Lessons for 2025: Preservation is one of the fundamental steps in eDiscovery, yet its mastery is seemingly elusive for many clients and counsel. This may seem surprising given the number of years now that courts have emphasized the importance of ESI preservation (it has been 20 years now since Zubulake IV and Zubulake V), along with widespread education efforts on this topic. Nevertheless, preservation is not “simple,” particularly given the complexity of technology and the uncertainty that humans interject into the preservation process. Both of these factors were apparent in the preservation failures memorialized in Donofrio. And yet, building a defensible legal hold process, while challenging, is not impossible. Counsel can work with clients to effectively address preservation concerns and better ensure that preservation issues do not spiral into a discovery process issue.
Honorable Mention: Two Canoes LLC v. Addian Inc., No. 2:21-cv-19729-SDW-JRA, 2024 WL 2939178 (D.N.J. Apr. 30, 2024), report and recommendation adopted, 2024 WL 3470851 (D.N.J. July 19, 2024).
5. Parties Should Ensure ESI is Admissible as Evidence
Case: Hossfeld v. Allstate Ins. Co.,726 F.Supp.3d 852 (N.D. Ill. Mar. 28, 2024).
Summary: Defendant relied on a spreadsheet to support its summary judgment motion and, in particular, its argument that it did not violate the Telephone Consumer Protection Act of 1991 (“TCPA”). The spreadsheet reflected plaintiff’s phone number, which defendant asserted it received through one of its affiliates (Policy Genius) and which plaintiff allegedly voluntarily disclosed. Accordingly, defendant argued that plaintiff consented to the phone calls at issue and did not have standing to pursue his TCPA claims. The court rejected the defendant’s position, finding the spreadsheet to be inadmissible, and denied defendant’s motion for summary judgment on the issue of consent. First, the court found the spreadsheet to be inadmissible hearsay evidence. The court observed that the spreadsheet and corresponding witness testimony—which defendant offered to show how it eventually received the spreadsheet from Policy Genius and other of its affiliates—each had to satisfy the hearsay admissibility rules. The court then concluded that defendant failed to do so, indicating that these “multiple layers of hearsay, for which no exception or exemption has been established, render the witness’s testimony and the spreadsheet inadmissible.” The court also noted that defendant did not offer “an evidentiary predicate tracing the hearsay statements in the spreadsheet to their source, i.e., the data and statements that underly them.” Besides hearsay, the court found that defendant had not properly authenticated the spreadsheet since defendant’s witnesses did not establish that they had sufficient personal knowledge to substantiate the source of the spreadsheet.

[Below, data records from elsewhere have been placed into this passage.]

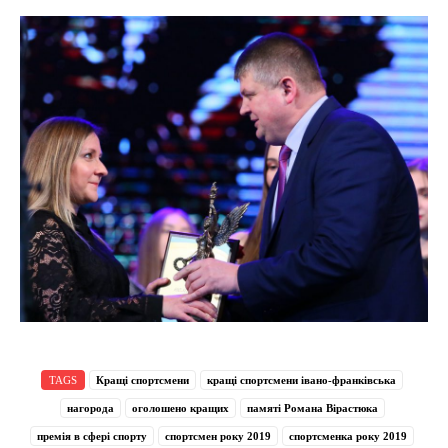
TAGS
Кращі спортсмени
кращі спортсмени івано-франківська
нагорода
оголошено кращих
памяті Романа Вірастюка
премія в сфері спорту
спортсмен року 2019
спортсменка року 2019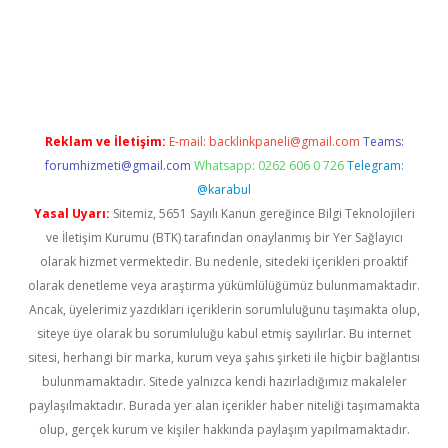
giriş
betexper giriş
Reklam ve İletişim:
E-mail:
backlinkpaneli@gmail.com
Teams:
forumhizmeti@gmail.com
Whatsapp: 0262 606 0 726
Telegram:
@karabul
Yasal Uyarı:
Sitemiz, 5651 Sayılı Kanun gereğince Bilgi Teknolojileri
ve İletişim Kurumu (BTK) tarafından onaylanmış bir Yer Sağlayıcı
olarak hizmet vermektedir. Bu nedenle, sitedeki içerikleri proaktif
olarak denetleme veya araştırma yükümlülüğümüz bulunmamaktadır.
Ancak, üyelerimiz yazdıkları içeriklerin sorumluluğunu taşımakta olup,
siteye üye olarak bu sorumluluğu kabul etmiş sayılırlar. Bu internet
sitesi, herhangi bir marka, kurum veya şahıs şirketi ile hiçbir bağlantısı
bulunmamaktadır. Sitede yalnızca kendi hazırladığımız makaleler
paylaşılmaktadır. Burada yer alan içerikler haber niteliği taşımamakta
olup, gerçek kurum ve kişiler hakkında paylaşım yapılmamaktadır.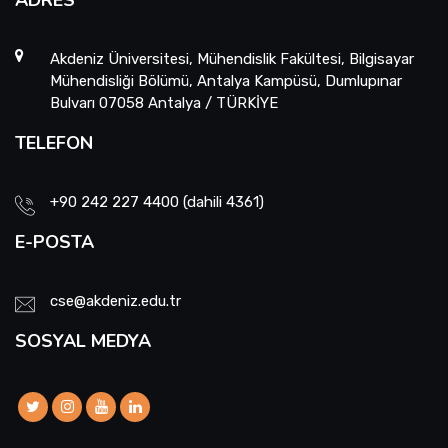
Akdeniz Üniversitesi, Mühendislik Fakültesi, Bilgisayar
Mühendisliği Bölümü, Antalya Kampüsü, Dumlupınar
Bulvarı 07058 Antalya / TÜRKİYE
TELEFON
+90 242 227 4400 (dahili 4361)
E-POSTA
cse@akdeniz.edu.tr
SOSYAL MEDYA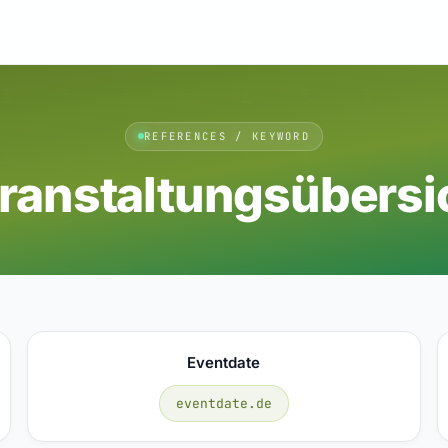
REFERENCES / KEYWORD
ranstaltungsübersi
Eventdate
eventdate.de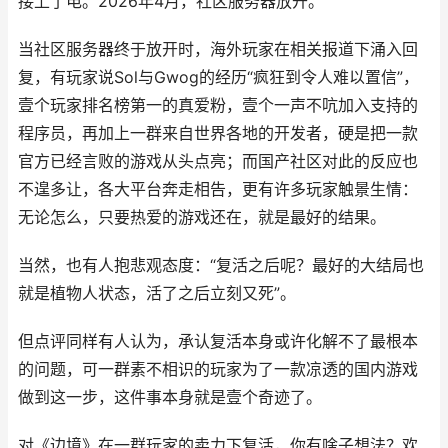
接上了电。2026年4月，社区服务器放开。
当社区服务器终于放开时，海外玩家在相关报道下涌入回
复，有玩家说Sol与Gwog的经历“疯狂到令人难以置信”
，
壹个
玩家排名榜第一的真爱粉
，壹个一声不吭
加入支持
的
程序员，再加上一群来自世界各地的开发者，硬是把一款
官方已经言败的游戏从头点亮
；而国产社区对此的反应也
不遑多让，各大平台奔走相告，更有许多玩家触景生情：
无论怎么，只要热爱的游戏还在，就是最好的结果。
当然，也有人抱悲观态度
：“复活之后呢？最好的大结局也
就是植物人状态，活了之后立刻又死”。
但
点评
同样
有人认为
，承认复活本身或许化解不了最根本
的问题，可一群素不相识的玩家为了一款凉透的国内游戏
做到这一步，这件事
本身就是壹个奇迹了
。
对
《
边境
》
在一群玩家的卖力下复活
，
你
有
啥子
想法
？
欢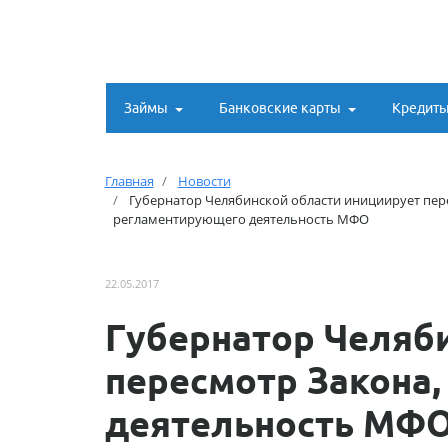
Займы
Банковские карты
Кредит
Главная
Новости
Губернатор Челябинской области инициирует пер
регламентирующего деятельность МФО
22.05.2017
Губернатор Челяб
пересмотр Закона
деятельность МФ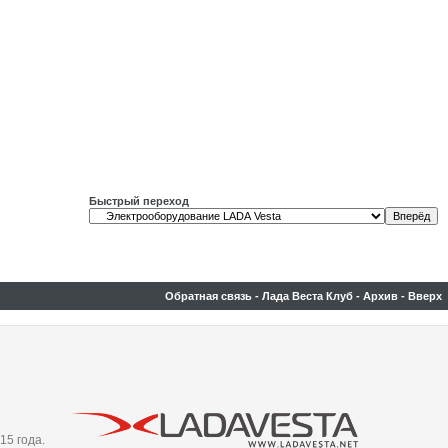
Быстрый переход
Обратная связь
-
Лада Веста Клуб
-
Архив
-
Вверх
15 года.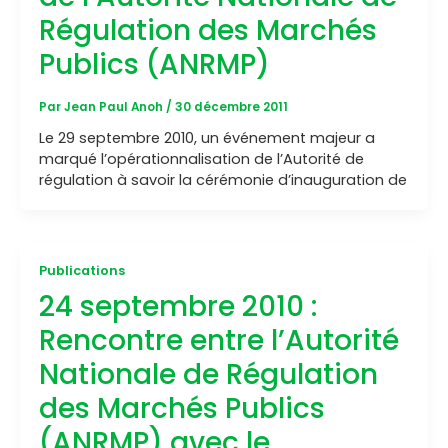
Régulation des Marchés
Publics (ANRMP)
Par
Jean Paul Anoh
/
30 décembre 2011
Le 29 septembre 2010, un événement majeur a
marqué l’opérationnalisation de l’Autorité de
régulation à savoir la cérémonie d’inauguration de
Publications
24 septembre 2010 :
Rencontre entre l’Autorité
Nationale de Régulation
des Marchés Publics
(ANRMP) avec le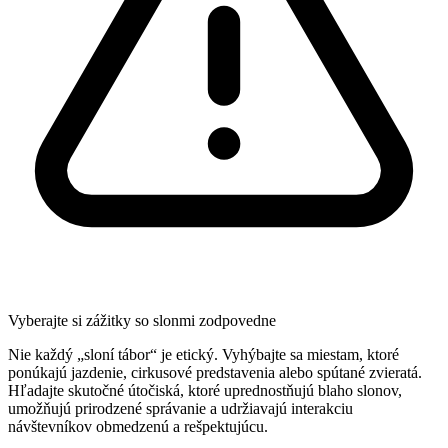
Vyberajte si zážitky so slonmi zodpovedne
Nie každý „sloní tábor“ je etický. Vyhýbajte sa miestam, ktoré
ponúkajú jazdenie, cirkusové predstavenia alebo spútané zvieratá.
Hľadajte skutočné útočiská, ktoré uprednostňujú blaho slonov,
umožňujú prirodzené správanie a udržiavajú interakciu
návštevníkov obmedzenú a rešpektujúcu.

Lessons for 2025: The time, money, and effort spent on obtaining ESI during discovery will serve little purpose if the evidence is not admissible at summary judgment or trial. Hossfeld exemplifies this issue and highlights the need for parties to carefully use discovery tools (such as depositions and requests for admissions), along with stipulations, to better ensure ESI evidence is admissible.
Honorable Mention: Dominguez v. Weiser Sec. Servs., Inc., No. CIV-21-653-SLP, 2024 WL 3706499 (W.D. Okla. Aug. 7, 2024).